● DIRECTIONS FOR THIS TASK
Using the data that follows, give again word for word the lines between the one holding "Proposals, etc. and work on a few" and the one holding "What you are about to learn are what", inclusive. Omit the pictures.

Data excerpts

-------

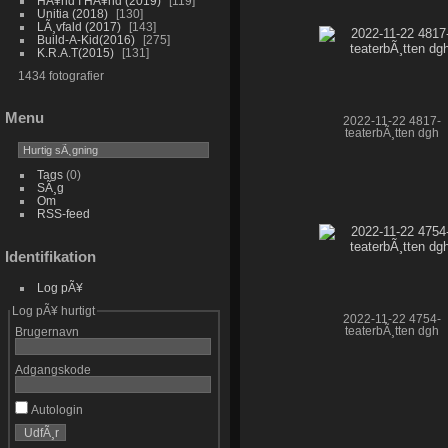
HÃ¥nd I HÃ¥nd (2019)
119
Unitia (2018)
130
LÃ¸vfald (2017)
143
Build-A-Kid(2016)
275
K.R.A.T(2015)
131
1434 fotografier
Menu
2022-11-22 4817-
teaterbÃ¸tten dgh
Tags
(0)
SÃ¸g
Om
RSS-feed
Identifikation
Log pÃ¥
Log pÃ¥ hurtigt
2022-11-22 4754-
teaterbÃ¸tten dgh
Brugernavn
Adgangskode
Autologin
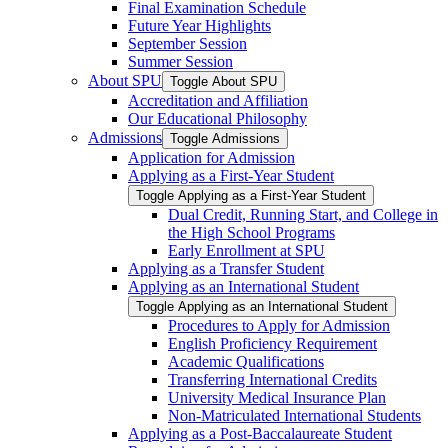
Final Examination Schedule
Future Year Highlights
September Session
Summer Session
About SPU
Toggle About SPU
Accreditation and Affiliation
Our Educational Philosophy
Admissions
Toggle Admissions
Application for Admission
Applying as a First-​Year Student
Toggle Applying as a First-​Year Student
Dual Credit, Running Start, and College in
the High School Programs
Early Enrollment at SPU
Applying as a Transfer Student
Applying as an International Student
Toggle Applying as an International Student
Procedures to Apply for Admission
English Proficiency Requirement
Academic Qualifications
Transferring International Credits
University Medical Insurance Plan
Non-​Matriculated International Students
Applying as a Post-​Baccalaureate Student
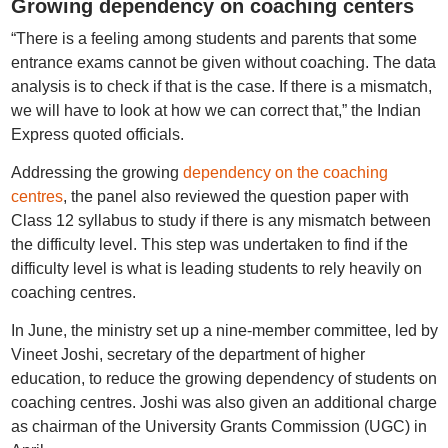
Growing dependency on coaching centers
“There is a feeling among students and parents that some
entrance exams cannot be given without coaching. The data
analysis is to check if that is the case. If there is a mismatch,
we will have to look at how we can correct that,” the Indian
Express quoted officials.
Addressing the growing
dependency on the coaching
centres
, the panel also reviewed the question paper with
Class 12 syllabus to study if there is any mismatch between
the difficulty level. This step was undertaken to find if the
difficulty level is what is leading students to rely heavily on
coaching centres.
In June, the ministry set up a nine-member committee, led by
Vineet Joshi, secretary of the department of higher
education, to reduce the growing dependency of students on
coaching centres. Joshi was also given an additional charge
as chairman of the University Grants Commission (UGC) in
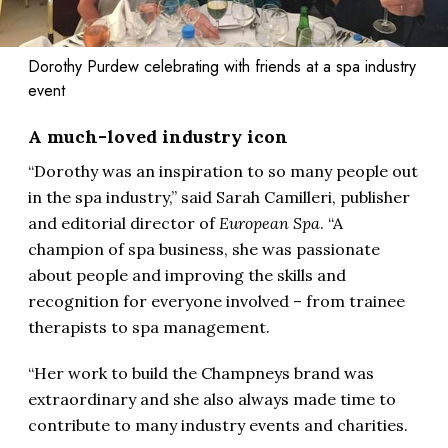
Dorothy Purdew celebrating with friends at a spa industry
event
A much-loved industry icon
“Dorothy was an inspiration to so many people out
in the spa industry,” said Sarah Camilleri, publisher
and editorial director of
European Spa
. “A
champion of spa business, she was passionate
about people and improving the skills and
recognition for everyone involved – from trainee
therapists to spa management.
“Her work to build the Champneys brand was
extraordinary and she also always made time to
contribute to many industry events and charities.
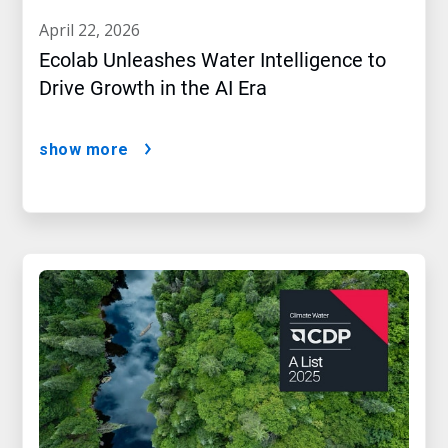
april 22, 2026
Ecolab Unleashes Water Intelligence to
Drive Growth in the AI Era
show more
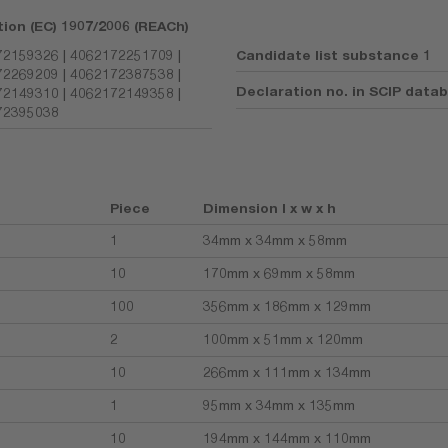
tion (EC) 1907/2006 (REACh)
2159326 | 4062172251709 |
Candidate list substance 1
2269209 | 4062172387538 |
Declaration no. in SCIP data
2149310 | 4062172149358 |
72395038
Piece
Dimension l x w x h
1
34mm x 34mm x 58mm
10
170mm x 69mm x 58mm
100
356mm x 186mm x 129mm
2
100mm x 51mm x 120mm
10
266mm x 111mm x 134mm
1
95mm x 34mm x 135mm
10
194mm x 144mm x 110mm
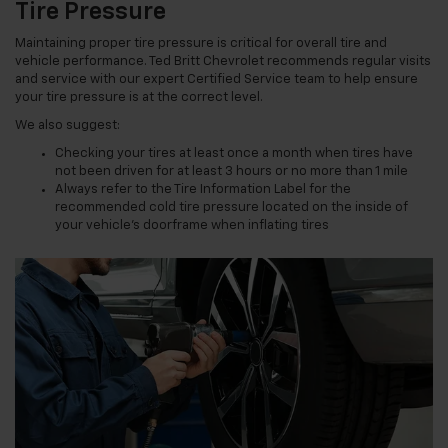
Tire Pressure
Maintaining proper tire pressure is critical for overall tire and
vehicle performance. Ted Britt Chevrolet recommends regular visits
and service with our expert Certified Service team to help ensure
your tire pressure is at the correct level.
We also suggest:
Checking your tires at least once a month when tires have
not been driven for at least 3 hours or no more than 1 mile
Always refer to the Tire Information Label for the
recommended cold tire pressure located on the inside of
your vehicle’s doorframe when inflating tires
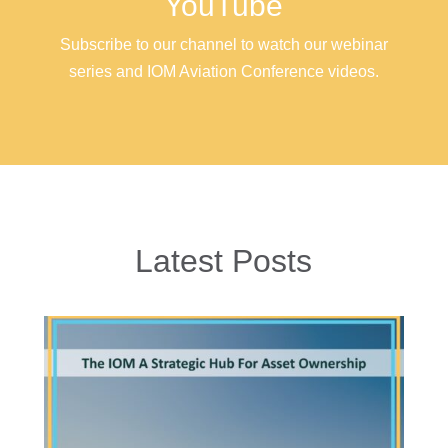
YouTube
Subscribe to our channel to watch our webinar
series and IOM Aviation Conference videos.
Latest Posts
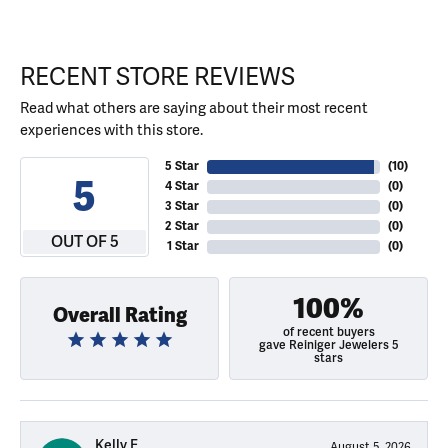
RECENT STORE REVIEWS
Read what others are saying about their most recent
experiences with this store.
5 Star
(
10
)
5
4 Star
(
0
)
3 Star
(
0
)
2 Star
(
0
)
OUT OF 5
1 Star
(
0
)
100%
Overall Rating
of recent buyers
gave Reiniger Jewelers 5
stars
Kelly E
August 5, 2026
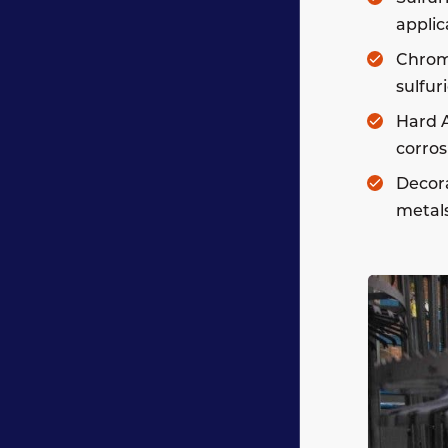
applic
Chromi
sulfur
Hard A
corros
Decora
metals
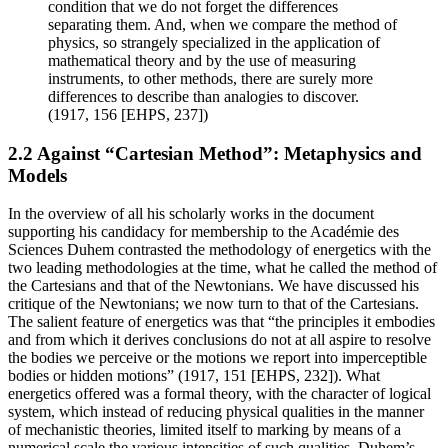
condition that we do not forget the differences
separating them. And, when we compare the method of
physics, so strangely specialized in the application of
mathematical theory and by the use of measuring
instruments, to other methods, there are surely more
differences to describe than analogies to discover.
(1917, 156 [EHPS, 237])
2.2 Against “Cartesian Method”: Metaphysics and
Models
In the overview of all his scholarly works in the document
supporting his candidacy for membership to the Académie des
Sciences Duhem contrasted the methodology of energetics with the
two leading methodologies at the time, what he called the method of
the Cartesians and that of the Newtonians. We have discussed his
critique of the Newtonians; we now turn to that of the Cartesians.
The salient feature of energetics was that “the principles it embodies
and from which it derives conclusions do not at all aspire to resolve
the bodies we perceive or the motions we report into imperceptible
bodies or hidden motions” (1917, 151 [EHPS, 232]). What
energetics offered was a formal theory, with the character of logical
system, which instead of reducing physical qualities in the manner
of mechanistic theories, limited itself to marking by means of a
numerical scale the various intensities of such qualities. Duhem’s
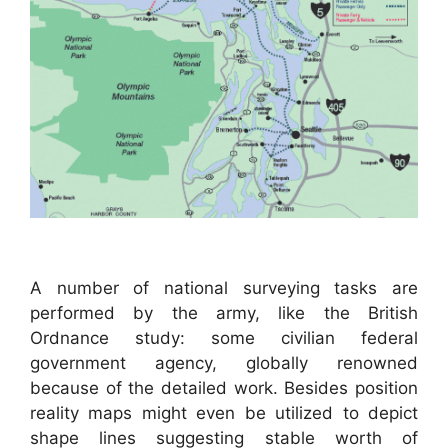
A number of national surveying tasks are
performed by the army, like the British
Ordnance study: some civilian federal
government agency, globally renowned
because of the detailed work. Besides position
reality maps might even be utilized to depict
shape lines suggesting stable worth of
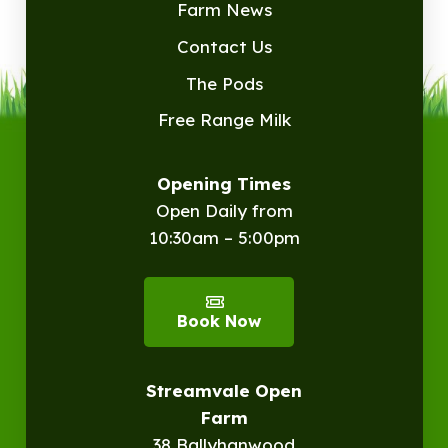
Farm News
Contact Us
The Pods
Free Range Milk
Opening Times
Open Daily from
10:30am – 5:00pm
Book Now
Streamvale Open
Farm
38 Ballyhanwood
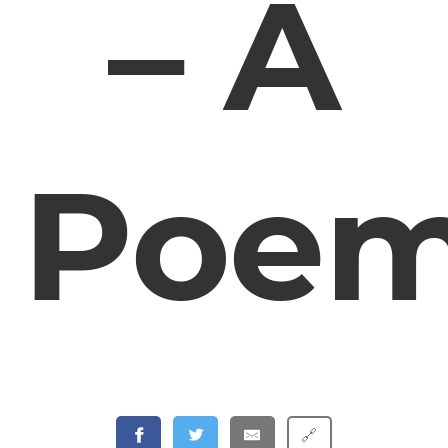
– A
Poe
🔗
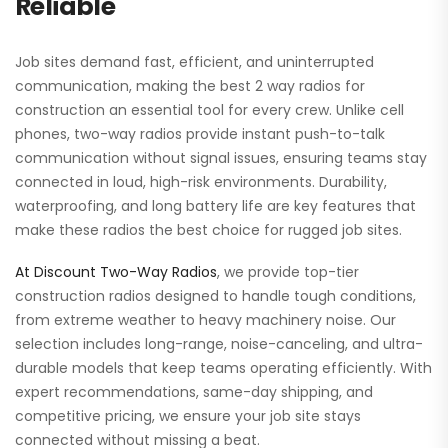
Reliable
Job sites demand fast, efficient, and uninterrupted
communication, making the best 2 way radios for
construction an essential tool for every crew. Unlike cell
phones, two-way radios provide instant push-to-talk
communication without signal issues, ensuring teams stay
connected in loud, high-risk environments. Durability,
waterproofing, and long battery life are key features that
make these radios the best choice for rugged job sites.
At Discount Two-Way Radios
, we provide top-tier
construction radios designed to handle tough conditions,
from extreme weather to heavy machinery noise. Our
selection includes long-range, noise-canceling, and ultra-
durable models that keep teams operating efficiently. With
expert recommendations, same-day shipping, and
competitive pricing, we ensure your job site stays
connected without missing a beat.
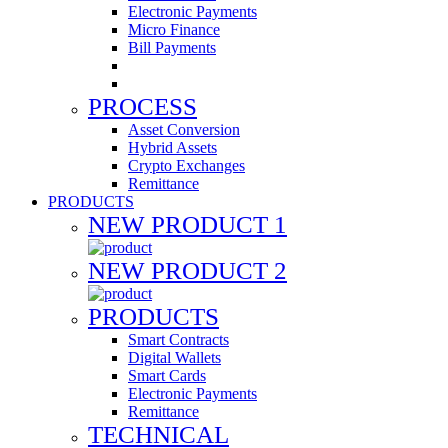
Electronic Payments
Micro Finance
Bill Payments
PROCESS
Asset Conversion
Hybrid Assets
Crypto Exchanges
Remittance
PRODUCTS
NEW PRODUCT 1
NEW PRODUCT 2
PRODUCTS
Smart Contracts
Digital Wallets
Smart Cards
Electronic Payments
Remittance
TECHNICAL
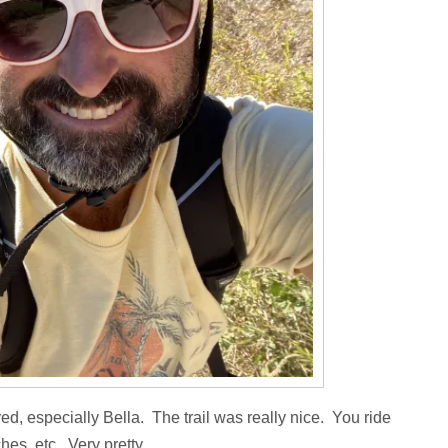
 tired, especially Bella. The trail was really nice. You ride
hes, etc. Very pretty.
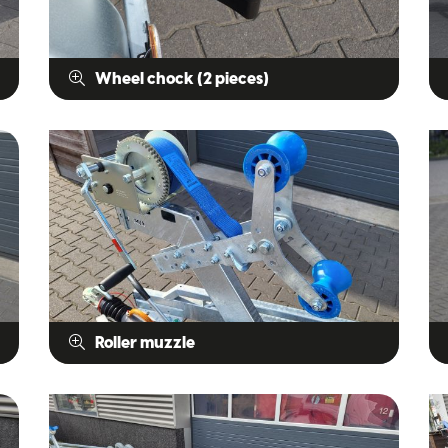
Wheel chock (2 pieces)
Roller muzzle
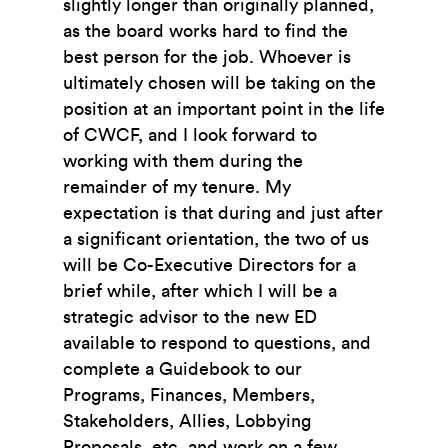
slightly longer than originally planned,
as the board works hard to find the
best person for the job. Whoever is
ultimately chosen will be taking on the
position at an important point in the life
of CWCF, and I look forward to
working with them during the
remainder of my tenure. My
expectation is that during and just after
a significant orientation, the two of us
will be Co-Executive Directors for a
brief while, after which I will be a
strategic advisor to the new ED
available to respond to questions, and
complete a Guidebook to our
Programs, Finances, Members,
Stakeholders, Allies, Lobbying
Proposals, etc. and work on a few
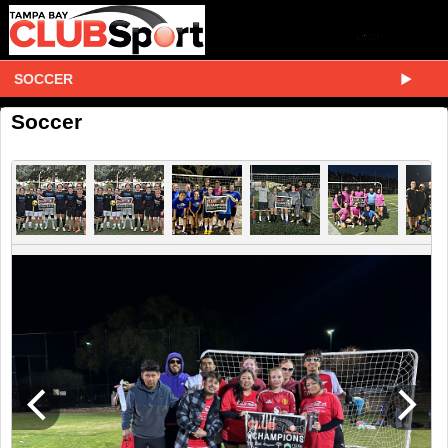
SOCCER
Soccer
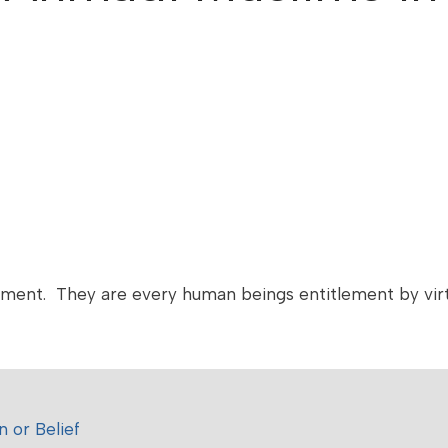
nment. They are every human beings entitlement by virt
 or Belief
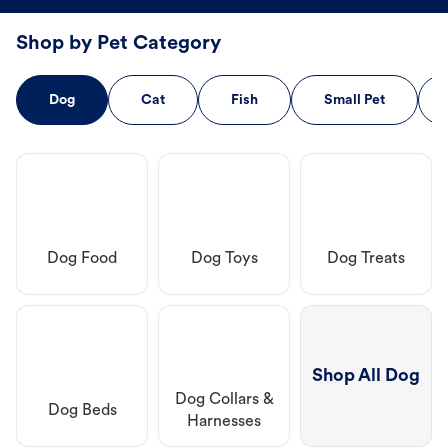
Shop by Pet Category
Dog
Cat
Fish
Small Pet
Dog Food
Dog Toys
Dog Treats
Shop All Dog
Dog Collars &
Dog Beds
Harnesses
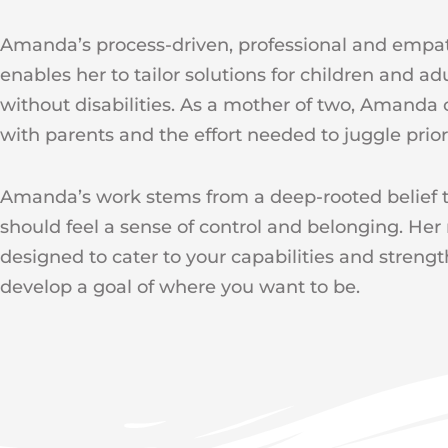
Amanda’s process-driven, professional and empa
enables her to tailor solutions for children and ad
without disabilities. As a mother of two, Amanda 
with parents and the effort needed to juggle priori
Amanda’s work stems from a deep-rooted belief t
should feel a sense of control and belonging. Her
designed to cater to your capabilities and streng
develop a goal of where you want to be.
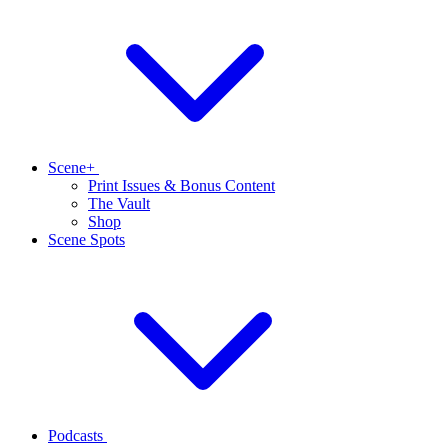
Scene+
Print Issues & Bonus Content
The Vault
Shop
Scene Spots
Podcasts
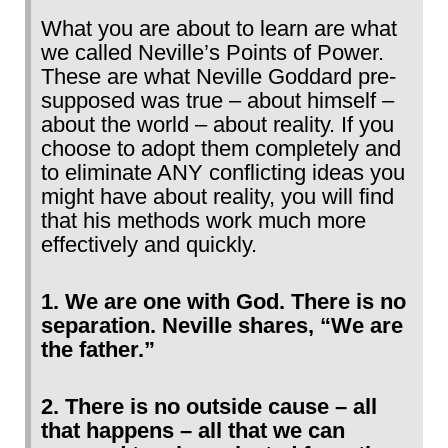
What you are about to learn are what
we called Neville’s Points of Power.
These are what Neville Goddard pre-
supposed was true – about himself –
about the world – about reality. If you
choose to adopt them completely and
to eliminate ANY conflicting ideas you
might have about reality, you will find
that his methods work much more
effectively and quickly.
1. We are one with God. There is no
separation. Neville shares, “We are
the father.”
2. There is no outside cause – all
that happens – all that we can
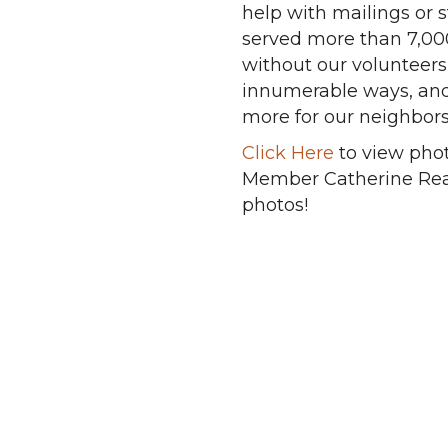
help with mailings or 
served more than 7,000
without our volunteers
innumerable ways, and 
more for our neighbors
Click Here
to view phot
Member Catherine Read
photos!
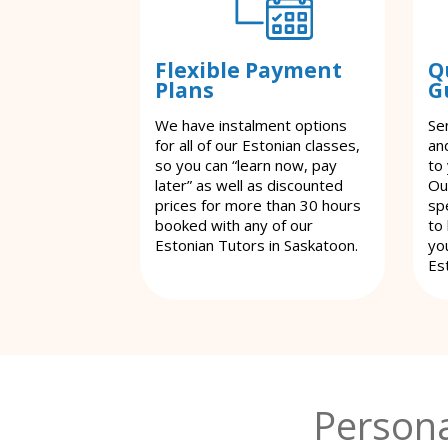
Flexible Payment
Q
Plans
G
We have instalment options
Se
for all of our Estonian classes,
an
so you can “learn now, pay
to
later” as well as discounted
Ou
prices for more than 30 hours
spe
booked with any of our
to
Estonian Tutors in Saskatoon.
yo
Es
Persona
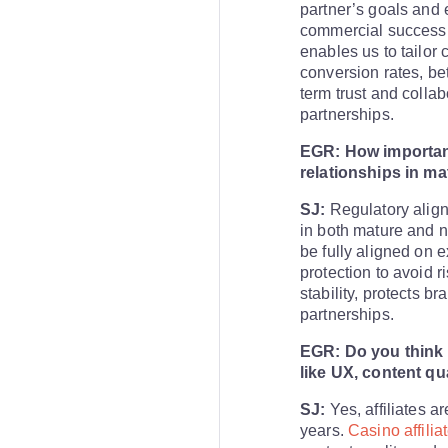
partner’s goals and
commercial success 
enables us to tailor
conversion rates, bett
term trust and collabo
partnerships.
EGR: How important
relationships in m
SJ:
Regulatory align
in both mature and n
be fully aligned on 
protection to avoid r
stability, protects b
partnerships.
EGR: Do you think a
like UX, content qu
SJ:
Yes, affiliates a
years.
Casino affili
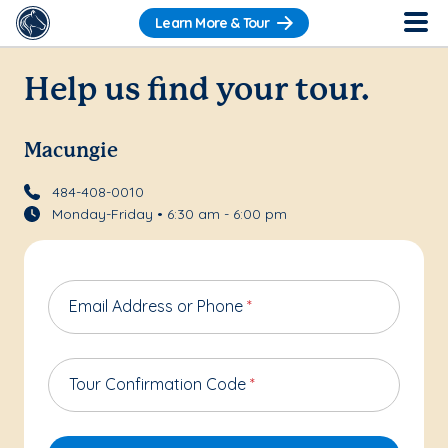
Learn More & Tour
Help us find your tour.
Macungie
484-408-0010
Monday-Friday • 6:30 am - 6:00 pm
Email Address or Phone
*
Tour Confirmation Code
*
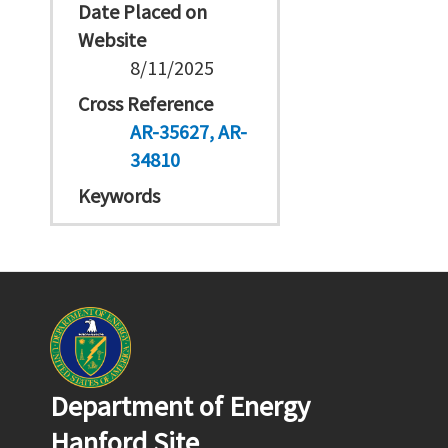
Date Placed on
Website
8/11/2025
Cross Reference
AR-35627
AR-
34810
Keywords
Department of Energy
Hanford Site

-------

● SOLUTION FOR THIS EXERCISE
Proposals, etc. and work on a few
SOCCER
Soccer
nment. They are every human beings entitlement by virt
 or Belief
Shop by Pet Category
Dog
Cat
Fish
Small Pet
Dog Food
Dog Toys
Dog Treats
Shop All Dog
Dog Collars &
Dog Beds
Harnesses
Amanda’s process-driven, professional and empa
enables her to tailor solutions for children and ad
without disabilities. As a mother of two, Amanda 
with parents and the effort needed to juggle priori
Amanda’s work stems from a deep-rooted belief t
should feel a sense of control and belonging. Her
designed to cater to your capabilities and streng
develop a goal of where you want to be.
Scene+
Print Issues & Bonus Content
The Vault
Shop
Scene Spots
Podcasts
What you are about to learn are what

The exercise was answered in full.